=== Excerpted text ===


    1. The cloud is the latest, and perhaps final, disruptive innovation of the Internet era. Already, social and work are morphing into the web in the cloud. Look at all the collaborative features that Apple is adding to its work suite, specifically for the cloud. And even they are late to the party; they missed the puck, apparently.

      Lately, I find myself saving work stuff directly to the cloud first. Files which I can then access from any of my three macs, iPhone, and iPad. it definitely boosts my productivity, as I can work from anywhere, anytime, and even from somebody else’s computer. Am I foolish? Can’t say that any hacker would make much from gaining access to my stuff, so no worries there. My confidential stuff, financial and legal information are kept at home – for now.

      A long time ago, men developed language, and it was good. Then, hundreds of thousand years later, in 1450, men invented and deployed the printing press, and it was really, really good; It led to an amazing industrial revolution a few hundred years later. And now, just a couple of hundred years later, in our lifetime no less, computing and the Internet are invented, and the cloud concept is the last great disruption; and this has now led to a great information revolution, which is all really, really amazing.

      Each of these three inflection points in the development of mankind led to a great spur in innovation and productivity. But what we are seeing now is is a quantum leap, as millions of connected people, are now able to access the web for information; they are now able to work, invent, innovate, team up, communicate, and buy and sell in the cloud.

      The result is that millions of regular people across the globe can now live lives that kings and queens of just a few hundred years ago could’ve only have dreamt about.

===

From the text on the cloud above, list every device the writer says saved files can be opened from.

=== Data extracts ===

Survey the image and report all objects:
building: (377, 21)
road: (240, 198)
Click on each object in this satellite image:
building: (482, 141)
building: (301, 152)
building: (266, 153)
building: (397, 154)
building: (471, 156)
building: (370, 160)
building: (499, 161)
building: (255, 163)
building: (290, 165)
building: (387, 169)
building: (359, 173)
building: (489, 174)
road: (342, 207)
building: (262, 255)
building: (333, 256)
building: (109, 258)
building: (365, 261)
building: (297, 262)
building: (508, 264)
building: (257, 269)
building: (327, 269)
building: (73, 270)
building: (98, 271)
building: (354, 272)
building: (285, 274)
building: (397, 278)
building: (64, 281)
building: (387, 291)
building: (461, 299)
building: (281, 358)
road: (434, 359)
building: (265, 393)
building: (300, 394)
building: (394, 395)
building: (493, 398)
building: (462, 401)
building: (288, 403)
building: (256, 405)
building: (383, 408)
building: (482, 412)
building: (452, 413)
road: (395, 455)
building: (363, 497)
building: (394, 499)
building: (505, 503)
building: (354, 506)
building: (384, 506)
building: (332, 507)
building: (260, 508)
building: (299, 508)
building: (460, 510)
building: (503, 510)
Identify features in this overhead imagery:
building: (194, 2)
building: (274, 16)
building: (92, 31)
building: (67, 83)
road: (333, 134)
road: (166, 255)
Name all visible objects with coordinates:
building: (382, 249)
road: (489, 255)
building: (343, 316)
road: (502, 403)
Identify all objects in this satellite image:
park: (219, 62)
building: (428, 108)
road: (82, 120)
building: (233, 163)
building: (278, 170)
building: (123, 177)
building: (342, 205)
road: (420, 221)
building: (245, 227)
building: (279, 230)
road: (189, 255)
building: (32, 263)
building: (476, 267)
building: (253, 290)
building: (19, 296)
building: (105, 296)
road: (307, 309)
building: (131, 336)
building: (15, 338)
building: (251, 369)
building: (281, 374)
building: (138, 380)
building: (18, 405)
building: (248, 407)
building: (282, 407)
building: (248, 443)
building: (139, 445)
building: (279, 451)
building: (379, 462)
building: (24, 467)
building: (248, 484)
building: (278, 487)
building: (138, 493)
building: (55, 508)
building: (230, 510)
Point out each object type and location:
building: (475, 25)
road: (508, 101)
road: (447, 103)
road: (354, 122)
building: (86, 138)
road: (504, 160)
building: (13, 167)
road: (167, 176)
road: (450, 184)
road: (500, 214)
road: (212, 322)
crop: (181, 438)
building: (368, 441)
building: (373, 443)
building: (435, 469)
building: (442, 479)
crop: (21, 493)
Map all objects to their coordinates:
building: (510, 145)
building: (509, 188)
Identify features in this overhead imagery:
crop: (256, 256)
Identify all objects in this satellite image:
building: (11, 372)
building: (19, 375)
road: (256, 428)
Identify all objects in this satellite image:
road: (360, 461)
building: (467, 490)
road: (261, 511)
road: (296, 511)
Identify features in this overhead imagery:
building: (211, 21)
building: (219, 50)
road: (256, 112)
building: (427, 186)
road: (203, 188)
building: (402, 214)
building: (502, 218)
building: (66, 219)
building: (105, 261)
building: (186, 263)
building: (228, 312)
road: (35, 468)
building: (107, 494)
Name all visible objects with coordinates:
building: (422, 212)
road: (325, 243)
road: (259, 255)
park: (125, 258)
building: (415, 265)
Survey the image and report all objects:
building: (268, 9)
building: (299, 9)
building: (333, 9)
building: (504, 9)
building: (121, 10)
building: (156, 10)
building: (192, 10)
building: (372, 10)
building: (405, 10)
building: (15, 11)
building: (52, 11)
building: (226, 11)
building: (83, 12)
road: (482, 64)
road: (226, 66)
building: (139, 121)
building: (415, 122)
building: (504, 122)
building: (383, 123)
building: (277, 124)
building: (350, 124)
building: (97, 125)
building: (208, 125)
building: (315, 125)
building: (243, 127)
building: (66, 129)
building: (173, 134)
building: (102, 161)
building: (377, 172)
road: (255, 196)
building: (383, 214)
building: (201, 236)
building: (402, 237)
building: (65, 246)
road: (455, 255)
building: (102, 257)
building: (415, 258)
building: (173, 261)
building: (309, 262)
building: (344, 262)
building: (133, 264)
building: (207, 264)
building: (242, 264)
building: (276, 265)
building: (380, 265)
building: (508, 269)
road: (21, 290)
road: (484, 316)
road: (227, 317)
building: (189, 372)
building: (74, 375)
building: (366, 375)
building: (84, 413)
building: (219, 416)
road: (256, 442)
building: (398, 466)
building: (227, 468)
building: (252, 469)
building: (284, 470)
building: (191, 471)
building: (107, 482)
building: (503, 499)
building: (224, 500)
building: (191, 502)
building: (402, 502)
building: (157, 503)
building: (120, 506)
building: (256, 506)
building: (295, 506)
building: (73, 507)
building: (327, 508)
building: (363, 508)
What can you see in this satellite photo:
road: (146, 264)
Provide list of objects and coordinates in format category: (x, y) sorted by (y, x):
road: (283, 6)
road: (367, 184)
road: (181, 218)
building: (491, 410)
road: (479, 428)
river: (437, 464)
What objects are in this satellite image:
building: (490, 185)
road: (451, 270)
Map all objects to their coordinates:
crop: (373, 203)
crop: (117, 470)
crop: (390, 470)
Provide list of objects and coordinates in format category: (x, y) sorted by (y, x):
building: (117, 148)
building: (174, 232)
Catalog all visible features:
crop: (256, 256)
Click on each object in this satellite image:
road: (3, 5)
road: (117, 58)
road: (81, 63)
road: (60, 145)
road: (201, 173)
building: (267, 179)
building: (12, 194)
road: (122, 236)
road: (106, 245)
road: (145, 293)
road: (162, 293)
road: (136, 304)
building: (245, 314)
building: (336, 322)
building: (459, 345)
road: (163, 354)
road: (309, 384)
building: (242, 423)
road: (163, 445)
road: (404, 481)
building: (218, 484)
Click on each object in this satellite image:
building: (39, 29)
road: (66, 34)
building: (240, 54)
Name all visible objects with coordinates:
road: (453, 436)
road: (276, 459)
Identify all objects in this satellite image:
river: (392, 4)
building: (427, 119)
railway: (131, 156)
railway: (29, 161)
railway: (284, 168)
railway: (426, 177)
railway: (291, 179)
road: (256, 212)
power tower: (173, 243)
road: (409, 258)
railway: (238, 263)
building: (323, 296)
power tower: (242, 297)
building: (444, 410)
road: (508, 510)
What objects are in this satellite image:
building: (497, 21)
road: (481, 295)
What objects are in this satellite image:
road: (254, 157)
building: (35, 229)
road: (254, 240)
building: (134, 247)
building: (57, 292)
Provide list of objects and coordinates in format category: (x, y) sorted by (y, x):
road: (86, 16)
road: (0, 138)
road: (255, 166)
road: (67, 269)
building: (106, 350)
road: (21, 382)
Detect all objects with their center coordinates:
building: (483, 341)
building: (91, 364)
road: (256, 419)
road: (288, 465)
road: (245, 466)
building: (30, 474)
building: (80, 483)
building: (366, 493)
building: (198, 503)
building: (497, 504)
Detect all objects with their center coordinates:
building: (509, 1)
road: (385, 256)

===

Task solution:
- Three Macs
- iPhone
- iPad